The primary procedures for energy absorption when it comes to micro-assisted extraction are dipole rotation and ionic conductance. Owing to the electrophoretic movement of ions when there is an application of the microwave field, ionic-conductance heating happens.

The matter’s resistance to this flow will create heat as a result of friction. The dipolar molecules pair electro-statically to the electric field induced by the microwave and tend to line up themselves with it.

Considering that the microwave field is altering in time, the dipole molecules will realign when the field reverses. Therefore, they are in a continuous oscillation at the frequency of the microwave. Frictional forces cause the development of heat because of the movement of dipoles.

4.   Supercritical fluid extraction

The only area that accelerated interest in improved fluid extractions is supercritical fluid extraction. It is a long-established technique, which has been utilized industrially for a considerable number of years.

But it was not before interest was exhibited in supercritical liquids as chromatographic media, it started to be studied seriously as an extraction method on an analytical scale. There have been several reviews and books based on this subject since then.

Almost every supercritical fluid extraction utilizes carbon dioxide as a supercritical fluid.
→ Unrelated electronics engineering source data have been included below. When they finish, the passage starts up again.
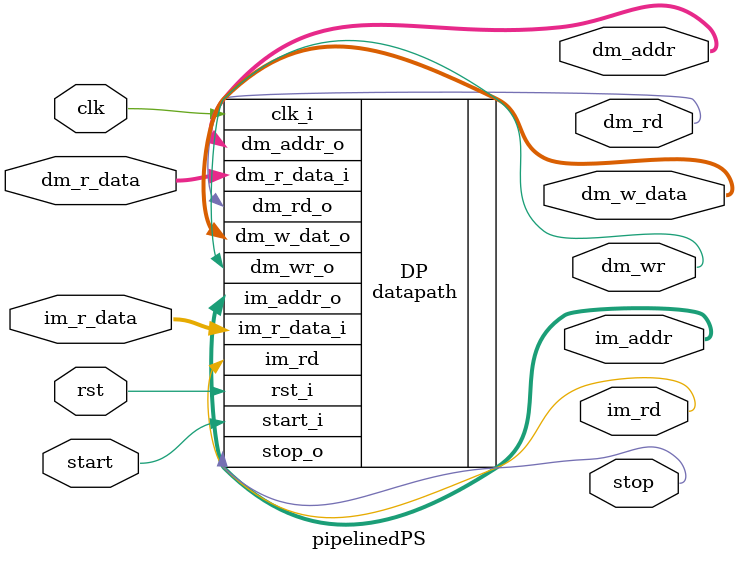
<source format=v>
`define OP_WIDTH 4
`define CV_WIDTH 10
`define HZ_CV_WIDTH 10
`define STATES_WIDTH 15
`define ADDR_WIDTH 8
`define DATA_WIDTH 16

module pipelinedPS(
           input  clk,
           input  rst,

           input  start,                  // to start the processor
           output stop,                   // to show that the processor is stopped

           //control signals for instruction memory (im)
           input   [`DATA_WIDTH-1:0] im_r_data,      // 16-bit read data of im
           output  [`ADDR_WIDTH-1:0]  im_addr,        // 8-bit data address of im
           output  im_rd,                 // read enable of im

           //control signals for data memory (dm)
           output  [`ADDR_WIDTH-1:0] dm_addr,         // 8-bit data address of dm
           output  dm_rd,                 // read enable of dm
           output  dm_wr,                 // write enable of dm

           //data for data memory (dm)
           input  [`DATA_WIDTH-1:0] dm_r_data,       // 16-bit read data
           output [`DATA_WIDTH-1:0] dm_w_data        // 16-bit write data
       );

//Controlpath
wire[`OP_WIDTH-1:0] opcode;
wire[`CV_WIDTH-1:0] control_vector;
wire[`STATES_WIDTH-1:0] path_states;
wire[`HZ_CV_WIDTH-1:0]  hazard_control_vector;

controlpath CP(
                //Main CTR
                .opcode_i(opcode),
                .control_vector_o(control_vector),

                //Hazard unit
                .path_states_i(path_states),
                .hazard_control_vector_o(hazard_control_vector)
            );

datapath DP(
             //Perpherals
             .clk_i(clk),
             .rst_i(rst),
             .start_i(start),

             .stop_o(stop),

             //data memory
             .dm_r_data_i(dm_r_data),

             .dm_addr_o(dm_addr),
             .dm_rd_o(dm_rd),
             .dm_w_dat_o(dm_w_data),
             .dm_wr_o(dm_wr),

             //instruction memory
             .im_r_data_i(im_r_data),

             .im_addr_o(im_addr),
             .im_rd(im_rd)
);

endmodule

</source>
It is an ideal solvent as it merges elevated analyte diffusivities and low viscosity with increased volatility. It makes analyte recovery simple and offers solvent-free concentrates. This process is eco-friendly and also inexpensive.

The essential parts of a supercritical fluid extraction are carbon dioxide pipe, oven for the vessel, supply of higher purity carbon dioxide, pressure outlet, and apt collection vessel for recovering the extracted analytes. Trial collection can be done by purifying the extract with a suitable absorbent like Florisil.